Вернувшись с войны в Москву, я начал ходить по театрам со своей первой пьесой «Мефистофель», кото-
рую написал в 1942 году в Сталинграде. Стоит ли говорить, что на меня, прочтя пьесу, смотрели, мягко говоря, как на чудака. После великих Гете, Гейне, Пушкина, да и других — о Фаусте и Мефистофеле вдруг — кто? Какой-то инженер? И когда? В послевоенные годы, когда театрам нужно, как полагали, совсем другое.
Но вот ноги привели меня к Михоэлсу. Я позвонил в театр и договорился о встрече. (Тогда это было почему-то просто, хотя никто меня не рекомендовал и вообще я был, что называется, «человеком с улицы».) И в назначенный день заявился в театр с пьесой под мышкой.
В кабинете Михоэлса стоял мольберт, покрытый холстом, и Михоэлс сказал: «Вот странно, да? Хоть я некрасив, а рисуют мой портрет. Так с чем вы ко мне пришли?»
Я передал ему пьесу, попросил прочесть и не скрыл, что обошел с нею уже несколько театров. Михоэлс поинтересовался, кто я, при каких обстоятельствах написал пьесу, и сказал, чтобы позвонил ему через несколько дней.
Когда я позвонил, он предложил зайти к нему домой — Тверской бульвар, 12. Это совсем недалеко от Малой Бронной, где тогда был ГОСЕТ.
Его квартира мне показалась очень темной, во всяком случае коридор, в конце которого и находилась комната, где был Михоэлс. Он лежал — ему нездоровилось. Но, когда я сказал, что не знал этого и могу уйти, он заметил, что не хочет откладывать встречу.
Пьеса ему понравилась. Он заявил, что, пожалуй, будет ее ставить. Но для этого надо перевести ее на еврейский язык. На идиш. Я спросил: «Почему? — Вот тут-то и состоялся тот разговор, о котором я упоминал выше. — Ведь все ваши артисты прекрасно говорят по-русски». — Михоэлс ответил: театр должен играть только по-еврейски, чтобы его труды были достоянием еврейской культуры и приобщали к ней зрителей. Но, заметил я, театр из-за этого как раз, увы, теряет зрителя. Михоэлс сказал, что да, он знает. Но надеется на лучшее, и театр не должен сдаваться.
Ну, конечно, мне следовало бы ухватиться за его предложение.

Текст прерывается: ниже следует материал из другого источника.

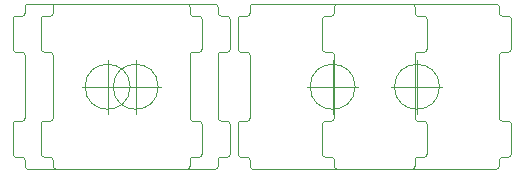
<source format=gbr>
G04 #@! TF.GenerationSoftware,KiCad,Pcbnew,(5.1.5)-3*
G04 #@! TF.CreationDate,2020-03-18T20:23:38-05:00*
G04 #@! TF.ProjectId,Advanced-PCB,41647661-6e63-4656-942d-5043422e6b69,rev?*
G04 #@! TF.SameCoordinates,Original*
G04 #@! TF.FileFunction,Other,ECO1*
%FSLAX46Y46*%
G04 Gerber Fmt 4.6, Leading zero omitted, Abs format (unit mm)*
G04 Created by KiCad (PCBNEW (5.1.5)-3) date 2020-03-18 20:23:38*
%MOMM*%
%LPD*%
G04 APERTURE LIST*
%ADD10C,0.100000*%
G04 APERTURE END LIST*
D10*
X227965000Y-138898000D02*
G75*
G03X227711000Y-138644000I-254000J0D01*
G01*
X226949000Y-138390000D02*
X226949000Y-135850000D01*
X227965000Y-138898000D02*
X227965000Y-139406000D01*
X227203000Y-129754000D02*
G75*
G02X226949000Y-129500000I0J254000D01*
G01*
X228219000Y-125690000D02*
G75*
G03X227965000Y-125944000I0J-254000D01*
G01*
X227711000Y-129754000D02*
G75*
G02X227965000Y-130008000I0J-254000D01*
G01*
X227203000Y-138644000D02*
X227711000Y-138644000D01*
X227203000Y-135596000D02*
X227711000Y-135596000D01*
X227203000Y-135596000D02*
G75*
G03X226949000Y-135850000I0J-254000D01*
G01*
X227203000Y-129754000D02*
X227711000Y-129754000D01*
X227965000Y-139406000D02*
G75*
G03X228219000Y-139660000I254000J0D01*
G01*
X227965000Y-135342000D02*
X227965000Y-130008000D01*
X227203000Y-126706000D02*
X227711000Y-126706000D01*
X227965000Y-126452000D02*
X227965000Y-125944000D01*
X226949000Y-126960000D02*
X226949000Y-129500000D01*
X227965000Y-126452000D02*
G75*
G02X227711000Y-126706000I-254000J0D01*
G01*
X226949000Y-126960000D02*
G75*
G02X227203000Y-126706000I254000J0D01*
G01*
X226949000Y-138390000D02*
G75*
G03X227203000Y-138644000I254000J0D01*
G01*
X227711000Y-135596000D02*
G75*
G03X227965000Y-135342000I0J254000D01*
G01*
X241681000Y-139660000D02*
G75*
G03X241935000Y-139406000I0J254000D01*
G01*
X242697000Y-135596000D02*
G75*
G02X242951000Y-135850000I0J-254000D01*
G01*
X242951000Y-138390000D02*
X242951000Y-135850000D01*
X241935000Y-138898000D02*
X241935000Y-139406000D01*
X242697000Y-138644000D02*
X242189000Y-138644000D01*
X241935000Y-138898000D02*
G75*
G02X242189000Y-138644000I254000J0D01*
G01*
X242951000Y-138390000D02*
G75*
G02X242697000Y-138644000I-254000J0D01*
G01*
X242189000Y-135596000D02*
G75*
G02X241935000Y-135342000I0J254000D01*
G01*
X242697000Y-135596000D02*
X242189000Y-135596000D01*
X242189000Y-129754000D02*
G75*
G03X241935000Y-130008000I0J-254000D01*
G01*
X242697000Y-129754000D02*
X242189000Y-129754000D01*
X242697000Y-129754000D02*
G75*
G03X242951000Y-129500000I0J254000D01*
G01*
X242951000Y-126960000D02*
G75*
G03X242697000Y-126706000I-254000J0D01*
G01*
X241935000Y-126452000D02*
G75*
G03X242189000Y-126706000I254000J0D01*
G01*
X236855000Y-132675000D02*
G75*
G03X236855000Y-132675000I-1905000J0D01*
G01*
X237109000Y-132675000D02*
X232791000Y-132675000D01*
X234950000Y-130389000D02*
X234950000Y-134961000D01*
X242951000Y-126960000D02*
X242951000Y-129500000D01*
X242697000Y-126706000D02*
X242189000Y-126706000D01*
X241935000Y-126452000D02*
X241935000Y-125944000D01*
X241935000Y-130008000D02*
X241935000Y-135342000D01*
X228219000Y-125690000D02*
X241681000Y-125690000D01*
X241935000Y-125944000D02*
G75*
G03X241681000Y-125690000I-254000J0D01*
G01*
X228219000Y-139660000D02*
X241681000Y-139660000D01*
X208915000Y-138898000D02*
G75*
G03X208661000Y-138644000I-254000J0D01*
G01*
X207899000Y-138390000D02*
X207899000Y-135850000D01*
X208915000Y-138898000D02*
X208915000Y-139406000D01*
X208153000Y-129754000D02*
G75*
G02X207899000Y-129500000I0J254000D01*
G01*
X209169000Y-125690000D02*
G75*
G03X208915000Y-125944000I0J-254000D01*
G01*
X208661000Y-129754000D02*
G75*
G02X208915000Y-130008000I0J-254000D01*
G01*
X208153000Y-138644000D02*
X208661000Y-138644000D01*
X208153000Y-135596000D02*
X208661000Y-135596000D01*
X208153000Y-135596000D02*
G75*
G03X207899000Y-135850000I0J-254000D01*
G01*
X208153000Y-129754000D02*
X208661000Y-129754000D01*
X208915000Y-139406000D02*
G75*
G03X209169000Y-139660000I254000J0D01*
G01*
X208915000Y-135342000D02*
X208915000Y-130008000D01*
X208153000Y-126706000D02*
X208661000Y-126706000D01*
X208915000Y-126452000D02*
X208915000Y-125944000D01*
X207899000Y-126960000D02*
X207899000Y-129500000D01*
X208915000Y-126452000D02*
G75*
G02X208661000Y-126706000I-254000J0D01*
G01*
X207899000Y-126960000D02*
G75*
G02X208153000Y-126706000I254000J0D01*
G01*
X207899000Y-138390000D02*
G75*
G03X208153000Y-138644000I254000J0D01*
G01*
X208661000Y-135596000D02*
G75*
G03X208915000Y-135342000I0J254000D01*
G01*
X222631000Y-139660000D02*
G75*
G03X222885000Y-139406000I0J254000D01*
G01*
X223647000Y-135596000D02*
G75*
G02X223901000Y-135850000I0J-254000D01*
G01*
X223901000Y-138390000D02*
X223901000Y-135850000D01*
X222885000Y-138898000D02*
X222885000Y-139406000D01*
X223647000Y-138644000D02*
X223139000Y-138644000D01*
X222885000Y-138898000D02*
G75*
G02X223139000Y-138644000I254000J0D01*
G01*
X223901000Y-138390000D02*
G75*
G02X223647000Y-138644000I-254000J0D01*
G01*
X223139000Y-135596000D02*
G75*
G02X222885000Y-135342000I0J254000D01*
G01*
X223647000Y-135596000D02*
X223139000Y-135596000D01*
X223139000Y-129754000D02*
G75*
G03X222885000Y-130008000I0J-254000D01*
G01*
X223647000Y-129754000D02*
X223139000Y-129754000D01*
X223647000Y-129754000D02*
G75*
G03X223901000Y-129500000I0J254000D01*
G01*
X223901000Y-126960000D02*
G75*
G03X223647000Y-126706000I-254000J0D01*
G01*
X222885000Y-126452000D02*
G75*
G03X223139000Y-126706000I254000J0D01*
G01*
X217805000Y-132675000D02*
G75*
G03X217805000Y-132675000I-1905000J0D01*
G01*
X218059000Y-132675000D02*
X213741000Y-132675000D01*
X215900000Y-130389000D02*
X215900000Y-134961000D01*
X223901000Y-126960000D02*
X223901000Y-129500000D01*
X223647000Y-126706000D02*
X223139000Y-126706000D01*
X222885000Y-126452000D02*
X222885000Y-125944000D01*
X222885000Y-130008000D02*
X222885000Y-135342000D01*
X209169000Y-125690000D02*
X222631000Y-125690000D01*
X222885000Y-125944000D02*
G75*
G03X222631000Y-125690000I-254000J0D01*
G01*
X209169000Y-139660000D02*
X222631000Y-139660000D01*
X235108750Y-138898000D02*
G75*
G03X234854750Y-138644000I-254000J0D01*
G01*
X234092750Y-138390000D02*
X234092750Y-135850000D01*
X235108750Y-138898000D02*
X235108750Y-139406000D01*
X234346750Y-129754000D02*
G75*
G02X234092750Y-129500000I0J254000D01*
G01*
X235362750Y-125690000D02*
G75*
G03X235108750Y-125944000I0J-254000D01*
G01*
X234854750Y-129754000D02*
G75*
G02X235108750Y-130008000I0J-254000D01*
G01*
X234346750Y-138644000D02*
X234854750Y-138644000D01*
X234346750Y-135596000D02*
X234854750Y-135596000D01*
X234346750Y-135596000D02*
G75*
G03X234092750Y-135850000I0J-254000D01*
G01*
X234346750Y-129754000D02*
X234854750Y-129754000D01*
X235108750Y-139406000D02*
G75*
G03X235362750Y-139660000I254000J0D01*
G01*
X235108750Y-135342000D02*
X235108750Y-130008000D01*
X234346750Y-126706000D02*
X234854750Y-126706000D01*
X235108750Y-126452000D02*
X235108750Y-125944000D01*
X234092750Y-126960000D02*
X234092750Y-129500000D01*
X235108750Y-126452000D02*
G75*
G02X234854750Y-126706000I-254000J0D01*
G01*
X234092750Y-126960000D02*
G75*
G02X234346750Y-126706000I254000J0D01*
G01*
X234092750Y-138390000D02*
G75*
G03X234346750Y-138644000I254000J0D01*
G01*
X234854750Y-135596000D02*
G75*
G03X235108750Y-135342000I0J254000D01*
G01*
X248824750Y-139660000D02*
G75*
G03X249078750Y-139406000I0J254000D01*
G01*
X249840750Y-135596000D02*
G75*
G02X250094750Y-135850000I0J-254000D01*
G01*
X250094750Y-138390000D02*
X250094750Y-135850000D01*
X249078750Y-138898000D02*
X249078750Y-139406000D01*
X249840750Y-138644000D02*
X249332750Y-138644000D01*
X249078750Y-138898000D02*
G75*
G02X249332750Y-138644000I254000J0D01*
G01*
X250094750Y-138390000D02*
G75*
G02X249840750Y-138644000I-254000J0D01*
G01*
X249332750Y-135596000D02*
G75*
G02X249078750Y-135342000I0J254000D01*
G01*
X249840750Y-135596000D02*
X249332750Y-135596000D01*
X249332750Y-129754000D02*
G75*
G03X249078750Y-130008000I0J-254000D01*
G01*
X249840750Y-129754000D02*
X249332750Y-129754000D01*
X249840750Y-129754000D02*
G75*
G03X250094750Y-129500000I0J254000D01*
G01*
X250094750Y-126960000D02*
G75*
G03X249840750Y-126706000I-254000J0D01*
G01*
X249078750Y-126452000D02*
G75*
G03X249332750Y-126706000I254000J0D01*
G01*
X243998750Y-132675000D02*
G75*
G03X243998750Y-132675000I-1905000J0D01*
G01*
X244252750Y-132675000D02*
X239934750Y-132675000D01*
X242093750Y-130389000D02*
X242093750Y-134961000D01*
X250094750Y-126960000D02*
X250094750Y-129500000D01*
X249840750Y-126706000D02*
X249332750Y-126706000D01*
X249078750Y-126452000D02*
X249078750Y-125944000D01*
X249078750Y-130008000D02*
X249078750Y-135342000D01*
X235362750Y-125690000D02*
X248824750Y-125690000D01*
X249078750Y-125944000D02*
G75*
G03X248824750Y-125690000I-254000J0D01*
G01*
X235362750Y-139660000D02*
X248824750Y-139660000D01*
X211296250Y-138898000D02*
G75*
G03X211042250Y-138644000I-254000J0D01*
G01*
X210280250Y-138390000D02*
X210280250Y-135850000D01*
X211296250Y-138898000D02*
X211296250Y-139406000D01*
X210534250Y-129754000D02*
G75*
G02X210280250Y-129500000I0J254000D01*
G01*
X211550250Y-125690000D02*
G75*
G03X211296250Y-125944000I0J-254000D01*
G01*
X211042250Y-129754000D02*
G75*
G02X211296250Y-130008000I0J-254000D01*
G01*
X210534250Y-138644000D02*
X211042250Y-138644000D01*
X210534250Y-135596000D02*
X211042250Y-135596000D01*
X210534250Y-135596000D02*
G75*
G03X210280250Y-135850000I0J-254000D01*
G01*
X210534250Y-129754000D02*
X211042250Y-129754000D01*
X211296250Y-139406000D02*
G75*
G03X211550250Y-139660000I254000J0D01*
G01*
X211296250Y-135342000D02*
X211296250Y-130008000D01*
X210534250Y-126706000D02*
X211042250Y-126706000D01*
X211296250Y-126452000D02*
X211296250Y-125944000D01*
X210280250Y-126960000D02*
X210280250Y-129500000D01*
X211296250Y-126452000D02*
G75*
G02X211042250Y-126706000I-254000J0D01*
G01*
X210280250Y-126960000D02*
G75*
G02X210534250Y-126706000I254000J0D01*
G01*
X210280250Y-138390000D02*
G75*
G03X210534250Y-138644000I254000J0D01*
G01*
X211042250Y-135596000D02*
G75*
G03X211296250Y-135342000I0J254000D01*
G01*
X225012250Y-139660000D02*
G75*
G03X225266250Y-139406000I0J254000D01*
G01*
X226028250Y-135596000D02*
G75*
G02X226282250Y-135850000I0J-254000D01*
G01*
X226282250Y-138390000D02*
X226282250Y-135850000D01*
X225266250Y-138898000D02*
X225266250Y-139406000D01*
X226028250Y-138644000D02*
X225520250Y-138644000D01*
X225266250Y-138898000D02*
G75*
G02X225520250Y-138644000I254000J0D01*
G01*
X226282250Y-138390000D02*
G75*
G02X226028250Y-138644000I-254000J0D01*
G01*
X225520250Y-135596000D02*
G75*
G02X225266250Y-135342000I0J254000D01*
G01*
X226028250Y-135596000D02*
X225520250Y-135596000D01*
X225520250Y-129754000D02*
G75*
G03X225266250Y-130008000I0J-254000D01*
G01*
X226028250Y-129754000D02*
X225520250Y-129754000D01*
X226028250Y-129754000D02*
G75*
G03X226282250Y-129500000I0J254000D01*
G01*
X226282250Y-126960000D02*
G75*
G03X226028250Y-126706000I-254000J0D01*
G01*
X225266250Y-126452000D02*
G75*
G03X225520250Y-126706000I254000J0D01*
G01*
X220186250Y-132675000D02*
G75*
G03X220186250Y-132675000I-1905000J0D01*
G01*
X220440250Y-132675000D02*
X216122250Y-132675000D01*
X218281250Y-130389000D02*
X218281250Y-134961000D01*
X226282250Y-126960000D02*
X226282250Y-129500000D01*
X226028250Y-126706000D02*
X225520250Y-126706000D01*
X225266250Y-126452000D02*
X225266250Y-125944000D01*
X225266250Y-130008000D02*
X225266250Y-135342000D01*
X211550250Y-125690000D02*
X225012250Y-125690000D01*
X225266250Y-125944000D02*
G75*
G03X225012250Y-125690000I-254000J0D01*
G01*
X211550250Y-139660000D02*
X225012250Y-139660000D01*
M02*

</source>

Но это была моя первая пьеса, и я страстно хотел, мечтал, чтобы ее увидело как можно больше зри-
телей, чтобы она стала им доступна. А потому ответил неопределенно, обещая подумать.
Михоэлс спросил, что еще мною написано? И что пишу? Я тогда писал сказки, и он попросил принести ему несколько.
А далее я стал уже бывать у него дома. Принес ему несколько сказок. Одна из них — «Разговор с Богом» — пришлась ему по душе. А вообще он делал неожиданные и интересные замечания. Так, в одной из сказок, навеянных, кстати, уже беседами с ним («Тени»), упоминалось о счастье и несчастье народа (еврейского). Михоэлс на это заметил, что можно говорить о счастье и несчастье лишь отдельного человека. Да и то, когда его дни закончены. У народа же — судьба.